If these people cannot participate at all, the market loses some of its informational edge. If they can participate, the market risks being accused of encouraging corruption and insider trading. This is the most difficult institutional dilemma for prediction markets to solve. Economists love prediction markets because they aggregate information. Regulators hate them because they might reward the illegal acquisition of information.
Therefore, a truly mature prediction market of the future will not be an entirely free market. It's more likely to become a highly stratified market:
- Retail investors can trade low-sensitivity events.
- Institutions can trade events that have passed compliance review.
- Government employees, candidates, and insiders will be restricted from participation.
- Events like wars, assassinations, deaths, and military operations will be strictly prohibited.
- Platforms must establish monitoring, KYC, suspicious activity reporting, and penalty mechanisms.
This will sacrifice some "openness" in exchange for mainstream adoption.
5(c)'s Opportunity Also Comes from This Regulatory Tightening
Many view regulation as a bearish factor for prediction markets. In the short term, yes. In the long term, not necessarily. The stricter the regulation, the more it favors infrastructure companies. Why?

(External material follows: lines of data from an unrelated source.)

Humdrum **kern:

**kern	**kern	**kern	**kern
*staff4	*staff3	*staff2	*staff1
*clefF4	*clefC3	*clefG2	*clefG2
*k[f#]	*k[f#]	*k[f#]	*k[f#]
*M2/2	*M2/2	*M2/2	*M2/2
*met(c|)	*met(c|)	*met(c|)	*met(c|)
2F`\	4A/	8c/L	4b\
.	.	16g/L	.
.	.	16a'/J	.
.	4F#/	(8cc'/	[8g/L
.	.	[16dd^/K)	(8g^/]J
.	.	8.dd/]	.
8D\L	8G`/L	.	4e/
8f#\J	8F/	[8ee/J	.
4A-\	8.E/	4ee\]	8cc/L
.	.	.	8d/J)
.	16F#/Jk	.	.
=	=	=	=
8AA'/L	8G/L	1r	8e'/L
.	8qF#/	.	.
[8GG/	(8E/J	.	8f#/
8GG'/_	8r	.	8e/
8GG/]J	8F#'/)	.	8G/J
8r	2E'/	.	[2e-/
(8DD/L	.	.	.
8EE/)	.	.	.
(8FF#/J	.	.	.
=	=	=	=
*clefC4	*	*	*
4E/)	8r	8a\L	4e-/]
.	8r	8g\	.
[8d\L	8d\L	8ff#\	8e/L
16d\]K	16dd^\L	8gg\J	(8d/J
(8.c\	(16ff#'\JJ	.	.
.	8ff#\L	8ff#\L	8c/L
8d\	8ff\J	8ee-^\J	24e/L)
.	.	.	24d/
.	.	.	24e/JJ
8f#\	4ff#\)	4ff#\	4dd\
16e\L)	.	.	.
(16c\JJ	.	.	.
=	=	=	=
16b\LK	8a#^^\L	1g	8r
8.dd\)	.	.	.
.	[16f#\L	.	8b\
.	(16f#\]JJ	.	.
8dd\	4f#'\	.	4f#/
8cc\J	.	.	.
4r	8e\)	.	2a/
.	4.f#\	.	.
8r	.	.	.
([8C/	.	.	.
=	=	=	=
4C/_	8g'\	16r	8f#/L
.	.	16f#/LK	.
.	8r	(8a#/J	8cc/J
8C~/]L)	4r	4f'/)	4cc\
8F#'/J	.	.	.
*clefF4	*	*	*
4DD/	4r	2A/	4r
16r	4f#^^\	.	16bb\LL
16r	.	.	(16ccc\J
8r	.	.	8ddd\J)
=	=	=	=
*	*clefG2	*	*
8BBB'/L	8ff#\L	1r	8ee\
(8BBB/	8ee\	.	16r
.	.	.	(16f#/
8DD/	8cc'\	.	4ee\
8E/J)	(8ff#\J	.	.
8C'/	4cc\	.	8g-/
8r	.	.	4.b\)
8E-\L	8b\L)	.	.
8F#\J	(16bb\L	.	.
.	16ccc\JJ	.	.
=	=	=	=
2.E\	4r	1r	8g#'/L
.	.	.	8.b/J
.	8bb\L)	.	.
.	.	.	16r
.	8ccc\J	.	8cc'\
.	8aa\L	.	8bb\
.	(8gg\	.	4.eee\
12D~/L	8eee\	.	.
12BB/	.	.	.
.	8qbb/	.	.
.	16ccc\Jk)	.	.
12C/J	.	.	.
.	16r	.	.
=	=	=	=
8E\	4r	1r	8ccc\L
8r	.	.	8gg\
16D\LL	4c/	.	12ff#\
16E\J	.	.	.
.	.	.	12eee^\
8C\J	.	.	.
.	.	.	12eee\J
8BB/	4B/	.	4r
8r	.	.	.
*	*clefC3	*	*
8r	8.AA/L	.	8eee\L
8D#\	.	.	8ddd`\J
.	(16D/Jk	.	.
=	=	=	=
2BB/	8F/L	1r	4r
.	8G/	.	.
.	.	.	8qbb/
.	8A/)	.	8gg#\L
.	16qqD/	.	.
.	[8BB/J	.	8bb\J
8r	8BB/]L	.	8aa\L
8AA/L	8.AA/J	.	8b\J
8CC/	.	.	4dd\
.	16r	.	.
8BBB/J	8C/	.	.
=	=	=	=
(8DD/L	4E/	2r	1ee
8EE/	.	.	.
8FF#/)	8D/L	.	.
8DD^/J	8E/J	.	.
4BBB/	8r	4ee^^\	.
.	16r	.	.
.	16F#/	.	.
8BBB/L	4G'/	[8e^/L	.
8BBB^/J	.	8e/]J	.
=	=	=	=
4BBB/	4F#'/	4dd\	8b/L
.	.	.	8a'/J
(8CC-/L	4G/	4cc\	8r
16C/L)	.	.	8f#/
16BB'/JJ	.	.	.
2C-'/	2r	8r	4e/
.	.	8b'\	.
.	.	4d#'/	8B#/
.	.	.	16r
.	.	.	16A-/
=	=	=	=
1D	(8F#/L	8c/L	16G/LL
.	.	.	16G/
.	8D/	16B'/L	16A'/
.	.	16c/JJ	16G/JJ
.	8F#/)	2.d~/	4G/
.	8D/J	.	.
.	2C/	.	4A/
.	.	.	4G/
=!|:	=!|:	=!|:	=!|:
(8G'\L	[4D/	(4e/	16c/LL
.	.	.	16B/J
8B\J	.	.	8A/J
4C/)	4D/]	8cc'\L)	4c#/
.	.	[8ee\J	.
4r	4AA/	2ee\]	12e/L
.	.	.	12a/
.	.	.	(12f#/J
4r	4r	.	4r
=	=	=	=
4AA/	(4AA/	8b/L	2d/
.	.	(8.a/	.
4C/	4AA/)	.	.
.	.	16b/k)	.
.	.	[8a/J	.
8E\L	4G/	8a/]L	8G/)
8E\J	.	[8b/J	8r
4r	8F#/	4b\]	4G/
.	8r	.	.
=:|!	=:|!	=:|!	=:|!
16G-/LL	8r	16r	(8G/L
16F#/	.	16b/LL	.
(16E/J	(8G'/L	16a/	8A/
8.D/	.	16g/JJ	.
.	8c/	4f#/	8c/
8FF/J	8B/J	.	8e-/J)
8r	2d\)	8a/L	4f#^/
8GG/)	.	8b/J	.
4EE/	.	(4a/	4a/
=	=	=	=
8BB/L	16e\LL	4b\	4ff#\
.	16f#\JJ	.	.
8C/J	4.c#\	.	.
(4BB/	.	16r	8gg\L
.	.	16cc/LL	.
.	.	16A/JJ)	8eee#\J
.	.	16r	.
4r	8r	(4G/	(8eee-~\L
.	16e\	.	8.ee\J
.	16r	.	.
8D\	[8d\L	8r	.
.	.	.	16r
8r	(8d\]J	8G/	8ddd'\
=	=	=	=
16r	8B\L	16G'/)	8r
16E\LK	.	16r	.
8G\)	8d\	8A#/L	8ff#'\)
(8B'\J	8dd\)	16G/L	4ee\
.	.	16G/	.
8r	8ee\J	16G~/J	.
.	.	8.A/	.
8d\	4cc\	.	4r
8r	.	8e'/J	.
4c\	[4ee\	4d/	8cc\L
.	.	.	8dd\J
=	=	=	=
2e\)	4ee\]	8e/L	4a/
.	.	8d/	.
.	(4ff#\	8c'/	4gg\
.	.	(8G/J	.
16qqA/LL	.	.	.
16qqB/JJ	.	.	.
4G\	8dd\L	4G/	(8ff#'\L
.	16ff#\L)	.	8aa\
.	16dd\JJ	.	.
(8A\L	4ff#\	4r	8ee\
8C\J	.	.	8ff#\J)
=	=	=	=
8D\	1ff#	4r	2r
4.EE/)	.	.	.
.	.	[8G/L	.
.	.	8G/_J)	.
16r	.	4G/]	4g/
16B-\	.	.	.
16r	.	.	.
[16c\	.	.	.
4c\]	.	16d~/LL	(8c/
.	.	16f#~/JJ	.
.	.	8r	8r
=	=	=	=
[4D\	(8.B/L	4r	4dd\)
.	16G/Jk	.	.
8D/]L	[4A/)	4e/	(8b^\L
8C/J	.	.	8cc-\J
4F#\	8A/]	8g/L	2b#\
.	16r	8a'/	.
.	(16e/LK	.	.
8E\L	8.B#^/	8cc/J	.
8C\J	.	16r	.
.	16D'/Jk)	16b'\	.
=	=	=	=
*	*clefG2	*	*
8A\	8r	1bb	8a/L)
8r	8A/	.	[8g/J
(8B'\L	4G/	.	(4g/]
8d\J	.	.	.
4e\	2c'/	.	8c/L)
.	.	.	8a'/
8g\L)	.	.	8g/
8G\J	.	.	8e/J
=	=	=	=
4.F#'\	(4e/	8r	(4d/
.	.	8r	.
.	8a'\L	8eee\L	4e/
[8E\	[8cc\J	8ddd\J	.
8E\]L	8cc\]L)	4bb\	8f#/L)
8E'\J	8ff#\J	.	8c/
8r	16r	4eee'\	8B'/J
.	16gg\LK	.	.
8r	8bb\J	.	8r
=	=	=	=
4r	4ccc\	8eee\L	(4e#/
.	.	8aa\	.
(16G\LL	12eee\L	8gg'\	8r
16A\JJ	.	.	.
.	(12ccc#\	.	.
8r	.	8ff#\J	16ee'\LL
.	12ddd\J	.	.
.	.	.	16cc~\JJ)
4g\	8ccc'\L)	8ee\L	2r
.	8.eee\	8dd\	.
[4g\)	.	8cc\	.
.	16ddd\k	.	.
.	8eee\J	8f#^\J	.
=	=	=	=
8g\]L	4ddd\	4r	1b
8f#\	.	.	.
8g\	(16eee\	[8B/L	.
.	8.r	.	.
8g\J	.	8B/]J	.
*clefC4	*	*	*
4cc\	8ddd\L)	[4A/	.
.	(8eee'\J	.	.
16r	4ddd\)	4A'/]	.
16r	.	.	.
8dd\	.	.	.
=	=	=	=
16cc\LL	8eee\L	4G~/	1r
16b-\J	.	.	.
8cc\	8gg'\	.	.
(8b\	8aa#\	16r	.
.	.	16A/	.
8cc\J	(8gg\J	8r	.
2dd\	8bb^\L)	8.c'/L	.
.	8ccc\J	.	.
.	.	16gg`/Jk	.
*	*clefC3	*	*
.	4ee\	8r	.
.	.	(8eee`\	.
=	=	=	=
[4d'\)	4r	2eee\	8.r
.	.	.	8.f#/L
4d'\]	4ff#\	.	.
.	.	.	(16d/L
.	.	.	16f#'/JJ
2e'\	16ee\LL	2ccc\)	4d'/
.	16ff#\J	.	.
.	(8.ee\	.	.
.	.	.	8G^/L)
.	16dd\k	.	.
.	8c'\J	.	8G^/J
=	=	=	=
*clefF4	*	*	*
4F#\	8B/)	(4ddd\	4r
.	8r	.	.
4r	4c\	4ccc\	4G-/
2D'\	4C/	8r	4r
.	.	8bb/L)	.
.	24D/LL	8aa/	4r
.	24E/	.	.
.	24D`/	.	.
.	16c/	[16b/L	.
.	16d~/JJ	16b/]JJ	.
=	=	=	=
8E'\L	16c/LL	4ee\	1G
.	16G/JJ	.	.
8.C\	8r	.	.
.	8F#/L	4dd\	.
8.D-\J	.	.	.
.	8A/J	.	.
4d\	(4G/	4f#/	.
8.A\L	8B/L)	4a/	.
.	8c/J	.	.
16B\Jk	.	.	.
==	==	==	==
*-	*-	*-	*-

Because as the industry moves towards compliance, platforms will need:
- Identity verification;
- Transaction surveillance;
- Insider trading detection;
- Market manipulation identification;
- Contract review;
- Settlement dispute resolution;
- Cross-platform risk control;
- Institutional-grade data recording;
- Audit and reporting systems.
None of these can be fully solved internally by a single company like Polymarket or Kalshi. This is precisely where 5(c)'s opportunity lies. The ecosystem it's betting on isn't just about "letting more people place bets." More importantly, it's about equipping prediction markets with the conditions necessary to enter the broader financial system. If the early phase of prediction markets relied on hype, traffic, political events, and crypto capital for growth, the next phase depends on institutionalization. Institutionalization means slower growth, but it also means big money can enter.
It's betting on three things.
First, events will become an asset class. Past financial markets traded company profits, interest rates, commodities, currencies, and volatility. Prediction markets aim to trade "events." This could be a new asset class.
Second, prediction markets will consolidate. Markets with genuine liquidity will only concentrate on a few platforms. Polymarket and Kalshi are currently the two strongest front-end entry points.
Third, after the front-end, the biggest value lies in the back-end. Market making, data, indices, risk control, settlement, and compliance tools will become the profit pool of this industry. 5(c) doesn't need to predict whether Polymarket or Kalshi will ultimately win. It only needs to determine if the industry will grow. If the answer is yes, then investment opportunities will emerge in the infrastructure layer.
This is also why the CEOs of two competing companies can simultaneously serve as investors. They aren't jointly supporting a competitor; they are buying insurance for the market foundation they will both need in the future.